Wildworks projects have happened all over the world and yet we’re never happier than when we’re making work at home in Cornwall.
I’m happier than ever, because this year we’re making work in my hometown of St Austell. For those of you less familiar, St Austell grew as a market town on the south coast of Cornwall, with fishing and clay mining as traditional industry- and lovingly referred to as St Awful by some. Like so many places in Cornwall this is a town of the ’haves and have nots’.
St Austell bay has a series of beaches and Carlyon Bay- home to ‘I am Kevin’ this summer- is made up of three beaches; Crinnis (the most well-known and name most commonly used for the location), Polgaver and Shorthorn. Carlyon Bay was also home to The Coliseum, a large music and event venue that hosted all the greats and for a long time was the only real large venue in the south west for a very long time.
I feel like I have grown up at Carlyon Bay and now bringing a Wildworks show there is the next part of my relationship with it. I’m not here seeking memories of others to understand it, to get under its skin. I am a holder of memories.
As a child Carlyon Bay was an exciting day out. It had a massive bouncy castle, a mini golf course and a small railway that ran along the back of the beach to the other two beaches (one of them was a nudist beach so it was an exciting rail journey for many reasons). It also had an outdoor swimming pool that in my teenage years was the place of sunny weekend and summer holiday hangouts. The Coliseum also ran a weekly roller disco on a Sunday afternoon and where I was first allowed without the all-seeing supervision of my parents. I attended my first live gig at the coliseum (James), celebrated my sister’s wedding at the Ocean Suite (after the Carlyon Bay Hotel) and worked my first festival bar (Eclipse Festival 1999). It also housed the only nightclub which is remembered by a different name depending on your age! For me and my friends, it was under 18s Quasars before changing its name to Gossips; the nightclub no one admitted they were heading to at the weekend but where everyone inevitably ended up when the pub called last orders.

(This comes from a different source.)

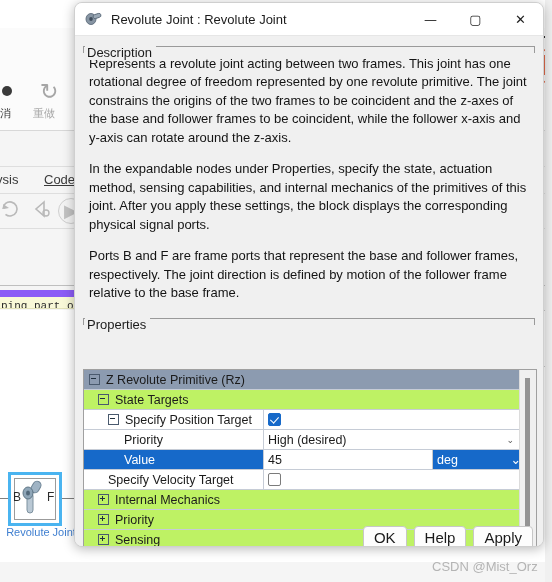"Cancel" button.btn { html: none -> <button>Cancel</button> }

I am far from alone in my nostalgia. There is a group on Facebook dedicated to sharing memories and for decades Carlyon Bay and the Coliseum shaped childhoods, rites of passages and hosted music legend after music legend. If you want a musical and visual trip to the Carlyon Bay of the past, then you can’t do much better than this Alison Moyet music video…
Now we are bringing another form of life to the place; creating new memories that will blow about the beach long after we have gone.

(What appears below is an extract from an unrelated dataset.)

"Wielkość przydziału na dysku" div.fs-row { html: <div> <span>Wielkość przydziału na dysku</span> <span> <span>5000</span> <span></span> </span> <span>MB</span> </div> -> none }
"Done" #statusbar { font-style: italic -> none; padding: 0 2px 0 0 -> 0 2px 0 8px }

Carlyon Bay for me represents a childhood and youth of happy memories, of fun, of activity; yet these days my rosy nostalgia is also tinged with some sadness. My close friend, that lived just up the road from the beach, the one I spent many of those halcyon days with; the friend I roller-skated with, saw my first gig with, lay by the pool with, tragically decided to end her life in 2021. My friend was lost in the darkness. Without giving away too much of a spoiler, ‘I am Kevin’ resonates so much for me when I think of her and her journey to escape the prophecy of her birth. After her death there were the expected outpourings of love from those of us who knew and loved her but there were also many, many messages from people who barely knew her, strangers really, and yet whose day she had improved by always smiling at them or a quick chat on her local beach or in the shop. She was an artist and talented photographer and the light for so many. She would love this show.